Granted, ruby is supposed to do it, but I mean, seriously - are kids these days so spoiled by JavaScript and VB that this kind of error is a surprise and the biggest bug ever?

1. If the interpreter is supposed to do it, except it then turns out it actually doesn't (or doesn't do it correctly), then yes.
2. If the problem occurs in something that is a part of the language itself, or at least part of its standard library/built-in types, or, however you want to define it, if it is in the set of stuff that everyone who has the language installed has installed, and the functionality is used in pretty much any program ever written in the language, then yes.

So, yes.

Re:Confirmation

[/ASCII (86998)]

No, "Enterprise ready" means they didn't have to deal with that shit on Star Trek.

Re:

[v1 (525388)]

and I for one get really tired of all the Sun Java updates. One particular update path I have to go through with some machines requires downloading 5 or 6 java updates, at 35-50mb EACH, as java trampolines itself up to the latest version.

Re:

[by Anonymous Coward]

Actually, considering its age, Java DOESN'T have a "long" history of security patches. Java was designed by security freaks and the security both of the core language and the standard platforms is extensively vetted and tested by security professionals. Which is why you have to look long and hard for news reports of major security breaches in Java.

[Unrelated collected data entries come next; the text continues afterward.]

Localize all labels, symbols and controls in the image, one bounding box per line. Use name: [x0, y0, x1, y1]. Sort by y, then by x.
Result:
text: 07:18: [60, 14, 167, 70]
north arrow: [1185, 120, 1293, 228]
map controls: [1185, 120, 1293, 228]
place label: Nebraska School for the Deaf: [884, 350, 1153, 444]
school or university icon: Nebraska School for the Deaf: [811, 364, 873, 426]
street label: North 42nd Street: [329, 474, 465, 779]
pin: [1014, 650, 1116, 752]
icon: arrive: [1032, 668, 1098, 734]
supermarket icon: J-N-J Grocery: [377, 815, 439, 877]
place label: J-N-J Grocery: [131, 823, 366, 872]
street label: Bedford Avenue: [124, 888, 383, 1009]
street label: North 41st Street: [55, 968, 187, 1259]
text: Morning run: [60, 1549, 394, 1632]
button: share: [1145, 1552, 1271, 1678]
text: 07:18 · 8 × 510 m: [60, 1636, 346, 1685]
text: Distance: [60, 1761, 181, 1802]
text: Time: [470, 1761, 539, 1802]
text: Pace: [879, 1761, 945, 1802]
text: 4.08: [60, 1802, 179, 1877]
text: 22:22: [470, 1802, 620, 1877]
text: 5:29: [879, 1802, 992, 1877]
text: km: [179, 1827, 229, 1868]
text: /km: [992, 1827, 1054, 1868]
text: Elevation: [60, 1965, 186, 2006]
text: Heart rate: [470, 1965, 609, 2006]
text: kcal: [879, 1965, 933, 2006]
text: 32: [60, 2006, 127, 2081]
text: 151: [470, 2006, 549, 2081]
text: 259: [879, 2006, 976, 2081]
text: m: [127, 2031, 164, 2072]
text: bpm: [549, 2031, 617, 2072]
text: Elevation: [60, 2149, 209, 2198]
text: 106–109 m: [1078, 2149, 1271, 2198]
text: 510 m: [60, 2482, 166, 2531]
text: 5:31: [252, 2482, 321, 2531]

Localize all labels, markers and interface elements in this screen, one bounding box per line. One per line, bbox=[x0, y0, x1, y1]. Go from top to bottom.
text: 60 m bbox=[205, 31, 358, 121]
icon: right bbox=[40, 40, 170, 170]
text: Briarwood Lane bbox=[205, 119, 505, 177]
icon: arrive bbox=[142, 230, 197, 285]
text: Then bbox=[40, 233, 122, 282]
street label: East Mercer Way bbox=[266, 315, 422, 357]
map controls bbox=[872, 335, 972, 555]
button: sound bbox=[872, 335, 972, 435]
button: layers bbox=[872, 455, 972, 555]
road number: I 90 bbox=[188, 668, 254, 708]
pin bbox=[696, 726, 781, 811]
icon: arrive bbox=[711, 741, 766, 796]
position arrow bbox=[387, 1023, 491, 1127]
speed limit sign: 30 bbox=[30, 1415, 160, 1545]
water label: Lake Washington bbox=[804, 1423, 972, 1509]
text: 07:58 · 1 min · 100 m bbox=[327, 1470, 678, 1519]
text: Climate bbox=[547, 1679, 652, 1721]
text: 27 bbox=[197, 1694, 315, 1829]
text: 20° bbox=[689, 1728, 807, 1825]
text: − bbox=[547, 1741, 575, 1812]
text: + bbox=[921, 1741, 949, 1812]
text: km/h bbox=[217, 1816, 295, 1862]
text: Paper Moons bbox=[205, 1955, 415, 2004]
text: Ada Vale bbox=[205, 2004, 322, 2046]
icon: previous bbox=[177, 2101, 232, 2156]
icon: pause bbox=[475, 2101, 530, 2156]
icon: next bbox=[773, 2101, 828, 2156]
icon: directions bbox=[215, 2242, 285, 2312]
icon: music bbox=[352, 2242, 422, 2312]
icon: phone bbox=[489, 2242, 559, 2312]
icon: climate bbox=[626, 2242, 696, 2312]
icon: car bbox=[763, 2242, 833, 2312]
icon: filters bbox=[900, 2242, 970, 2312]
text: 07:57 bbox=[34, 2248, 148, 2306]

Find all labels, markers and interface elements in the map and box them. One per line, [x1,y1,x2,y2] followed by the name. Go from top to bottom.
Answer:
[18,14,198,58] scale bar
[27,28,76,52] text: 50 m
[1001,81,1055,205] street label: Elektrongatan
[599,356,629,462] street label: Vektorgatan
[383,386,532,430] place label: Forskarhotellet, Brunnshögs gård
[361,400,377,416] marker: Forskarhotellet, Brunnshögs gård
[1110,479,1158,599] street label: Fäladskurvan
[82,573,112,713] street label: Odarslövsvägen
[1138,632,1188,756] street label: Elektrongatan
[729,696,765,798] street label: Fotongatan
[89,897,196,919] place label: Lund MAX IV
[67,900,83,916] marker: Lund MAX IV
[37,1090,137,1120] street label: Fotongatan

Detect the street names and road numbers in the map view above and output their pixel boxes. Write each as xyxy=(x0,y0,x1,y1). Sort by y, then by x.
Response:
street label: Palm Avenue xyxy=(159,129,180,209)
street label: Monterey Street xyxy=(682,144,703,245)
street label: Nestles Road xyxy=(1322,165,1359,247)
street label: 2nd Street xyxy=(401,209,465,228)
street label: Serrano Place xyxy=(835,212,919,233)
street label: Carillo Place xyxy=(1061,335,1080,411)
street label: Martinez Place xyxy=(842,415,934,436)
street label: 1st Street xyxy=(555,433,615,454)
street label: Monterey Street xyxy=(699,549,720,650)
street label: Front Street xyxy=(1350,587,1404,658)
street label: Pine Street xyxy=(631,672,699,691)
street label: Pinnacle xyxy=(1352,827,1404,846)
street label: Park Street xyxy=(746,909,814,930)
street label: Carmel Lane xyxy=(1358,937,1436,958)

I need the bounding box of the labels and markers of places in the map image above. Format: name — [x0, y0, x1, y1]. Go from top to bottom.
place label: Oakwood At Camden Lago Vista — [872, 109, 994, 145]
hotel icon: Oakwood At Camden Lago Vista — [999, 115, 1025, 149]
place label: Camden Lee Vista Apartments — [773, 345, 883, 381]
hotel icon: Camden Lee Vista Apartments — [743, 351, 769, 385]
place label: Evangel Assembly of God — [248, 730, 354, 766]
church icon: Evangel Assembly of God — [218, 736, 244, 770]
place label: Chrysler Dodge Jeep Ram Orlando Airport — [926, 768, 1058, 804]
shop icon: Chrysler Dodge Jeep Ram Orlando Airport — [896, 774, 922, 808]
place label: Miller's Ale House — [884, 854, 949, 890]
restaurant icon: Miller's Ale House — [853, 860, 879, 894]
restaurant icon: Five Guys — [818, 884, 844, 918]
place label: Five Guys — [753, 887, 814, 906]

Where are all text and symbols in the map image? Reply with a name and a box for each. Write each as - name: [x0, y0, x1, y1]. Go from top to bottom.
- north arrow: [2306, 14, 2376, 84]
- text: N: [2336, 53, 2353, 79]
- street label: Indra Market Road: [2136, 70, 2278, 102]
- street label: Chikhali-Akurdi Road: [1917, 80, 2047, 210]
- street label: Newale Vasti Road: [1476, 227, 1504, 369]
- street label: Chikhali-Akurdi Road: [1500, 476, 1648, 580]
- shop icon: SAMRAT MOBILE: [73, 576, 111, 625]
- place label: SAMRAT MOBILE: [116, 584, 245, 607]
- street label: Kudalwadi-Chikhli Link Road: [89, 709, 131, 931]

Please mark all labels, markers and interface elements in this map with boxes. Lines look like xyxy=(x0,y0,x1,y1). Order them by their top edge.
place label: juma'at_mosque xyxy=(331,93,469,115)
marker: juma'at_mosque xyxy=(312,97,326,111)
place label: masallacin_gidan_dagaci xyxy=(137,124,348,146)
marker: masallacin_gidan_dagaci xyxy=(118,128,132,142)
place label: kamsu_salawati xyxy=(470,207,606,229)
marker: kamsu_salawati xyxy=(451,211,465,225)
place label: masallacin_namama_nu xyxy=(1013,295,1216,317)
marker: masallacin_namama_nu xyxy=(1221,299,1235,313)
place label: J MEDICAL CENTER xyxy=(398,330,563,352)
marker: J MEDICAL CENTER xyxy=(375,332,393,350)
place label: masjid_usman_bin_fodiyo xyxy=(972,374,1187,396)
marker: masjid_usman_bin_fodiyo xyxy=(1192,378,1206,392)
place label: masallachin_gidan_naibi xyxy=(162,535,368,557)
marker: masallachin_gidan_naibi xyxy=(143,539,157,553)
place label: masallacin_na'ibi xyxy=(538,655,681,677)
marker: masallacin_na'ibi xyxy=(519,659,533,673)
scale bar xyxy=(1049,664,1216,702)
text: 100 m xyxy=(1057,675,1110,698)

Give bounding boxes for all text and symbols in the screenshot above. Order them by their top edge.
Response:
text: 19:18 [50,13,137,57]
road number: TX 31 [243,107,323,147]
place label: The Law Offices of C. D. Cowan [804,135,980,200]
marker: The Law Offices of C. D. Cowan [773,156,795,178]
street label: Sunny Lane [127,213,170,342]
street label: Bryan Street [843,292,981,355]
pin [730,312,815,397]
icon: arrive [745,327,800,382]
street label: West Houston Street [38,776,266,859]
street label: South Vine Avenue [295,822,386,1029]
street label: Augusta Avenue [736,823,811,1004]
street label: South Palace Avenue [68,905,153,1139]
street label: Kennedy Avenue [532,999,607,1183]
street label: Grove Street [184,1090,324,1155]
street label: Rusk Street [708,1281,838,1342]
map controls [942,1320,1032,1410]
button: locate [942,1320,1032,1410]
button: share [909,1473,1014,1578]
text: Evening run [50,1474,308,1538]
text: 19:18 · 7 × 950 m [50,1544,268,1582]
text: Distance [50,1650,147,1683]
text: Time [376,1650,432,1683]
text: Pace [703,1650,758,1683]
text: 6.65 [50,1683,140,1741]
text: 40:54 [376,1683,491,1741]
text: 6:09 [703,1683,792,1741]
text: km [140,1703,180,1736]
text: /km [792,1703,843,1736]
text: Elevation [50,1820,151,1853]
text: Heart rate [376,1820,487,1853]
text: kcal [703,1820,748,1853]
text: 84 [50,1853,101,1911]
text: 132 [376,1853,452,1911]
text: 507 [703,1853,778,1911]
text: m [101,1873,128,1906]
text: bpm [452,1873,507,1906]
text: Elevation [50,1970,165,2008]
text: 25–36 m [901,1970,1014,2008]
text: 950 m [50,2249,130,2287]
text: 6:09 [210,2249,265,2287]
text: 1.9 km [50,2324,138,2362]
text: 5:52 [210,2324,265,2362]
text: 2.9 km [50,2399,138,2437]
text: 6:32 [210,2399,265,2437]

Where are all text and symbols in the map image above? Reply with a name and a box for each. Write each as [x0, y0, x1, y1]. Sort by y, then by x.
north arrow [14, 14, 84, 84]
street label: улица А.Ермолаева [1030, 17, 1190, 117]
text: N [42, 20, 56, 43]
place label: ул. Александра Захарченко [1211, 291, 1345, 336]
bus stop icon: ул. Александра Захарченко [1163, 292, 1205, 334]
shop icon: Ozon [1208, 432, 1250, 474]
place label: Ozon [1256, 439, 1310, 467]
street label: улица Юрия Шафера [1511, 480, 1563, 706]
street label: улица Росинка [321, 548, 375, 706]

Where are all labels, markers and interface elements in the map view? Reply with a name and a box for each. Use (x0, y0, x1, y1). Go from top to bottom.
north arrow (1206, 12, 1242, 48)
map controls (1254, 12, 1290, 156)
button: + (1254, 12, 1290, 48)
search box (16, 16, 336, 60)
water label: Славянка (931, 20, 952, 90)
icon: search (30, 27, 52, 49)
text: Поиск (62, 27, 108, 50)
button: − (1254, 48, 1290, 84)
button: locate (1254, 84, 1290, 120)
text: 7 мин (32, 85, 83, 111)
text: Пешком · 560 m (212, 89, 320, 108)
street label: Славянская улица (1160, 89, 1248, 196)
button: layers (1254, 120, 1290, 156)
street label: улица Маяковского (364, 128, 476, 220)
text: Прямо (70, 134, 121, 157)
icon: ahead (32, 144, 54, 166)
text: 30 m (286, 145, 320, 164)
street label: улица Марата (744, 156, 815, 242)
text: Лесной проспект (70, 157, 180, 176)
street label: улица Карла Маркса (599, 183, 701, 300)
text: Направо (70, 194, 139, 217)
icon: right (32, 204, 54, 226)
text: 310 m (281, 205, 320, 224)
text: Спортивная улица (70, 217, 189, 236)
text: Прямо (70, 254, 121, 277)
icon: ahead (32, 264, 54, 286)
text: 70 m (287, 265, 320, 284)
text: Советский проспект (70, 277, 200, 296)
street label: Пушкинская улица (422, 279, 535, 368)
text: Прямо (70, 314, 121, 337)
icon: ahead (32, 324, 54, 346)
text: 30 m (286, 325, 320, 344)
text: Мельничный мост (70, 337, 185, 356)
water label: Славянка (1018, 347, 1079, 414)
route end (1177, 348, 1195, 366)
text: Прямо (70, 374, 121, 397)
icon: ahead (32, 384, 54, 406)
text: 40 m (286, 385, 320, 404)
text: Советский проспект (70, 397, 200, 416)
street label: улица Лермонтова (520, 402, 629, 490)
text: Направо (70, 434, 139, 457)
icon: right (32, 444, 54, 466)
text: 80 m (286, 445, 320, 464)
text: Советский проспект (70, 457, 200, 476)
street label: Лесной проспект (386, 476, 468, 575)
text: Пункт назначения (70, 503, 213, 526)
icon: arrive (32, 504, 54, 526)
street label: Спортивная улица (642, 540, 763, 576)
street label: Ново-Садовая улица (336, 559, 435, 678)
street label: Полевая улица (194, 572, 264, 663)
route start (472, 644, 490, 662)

The Java system is considered to be an integrated whole and new releases have to pass an extensive suite of tests before they are certified. Yes, it's a royal pai

Re:

[FooBarWidget (556006)]

Oh yes it is. [rubyenterp...dition.com]

Re:message to staff at Apple HQ

[LunarCrisis (966179)]

The bugs would have been there even if Apple hadn't found them. Why not thank them for improving the quality of Ruby?

Re:

[Library Spoff (582122)]

Sorry - forgot the *joke* tag...
Yes they have improved the quality of Ruby by doing this.

Re:message to staff at Apple HQ

[UnknowingFool (672806)]

Apple finds serious bugs in Ruby. They tell the Ruby developers. Ruby developers issue patches. That's not sensational.

MS finds a bug in Safari. They tell everyone not to use Safari. I see slight differences. :P

Re:

[UnknowingFool (672806)]

In their advisory: [microsoft.com]

Restrict use of Safari as a web browser until an appropriate update is available from Microsoft and/or Apple.

Re:

[Lars T. (470328)]

What a joke.

Look at almost every security advisory issued out there. "Remedy: Do not/restrict usage of X until bug is resolved".

Making this a stab at MSFT just shows you up as an Apple fanboy.

Ignoring that there is a much bigger hole in IE that the Apple bug makes a tiny bit easier to trigger shows you up as what then?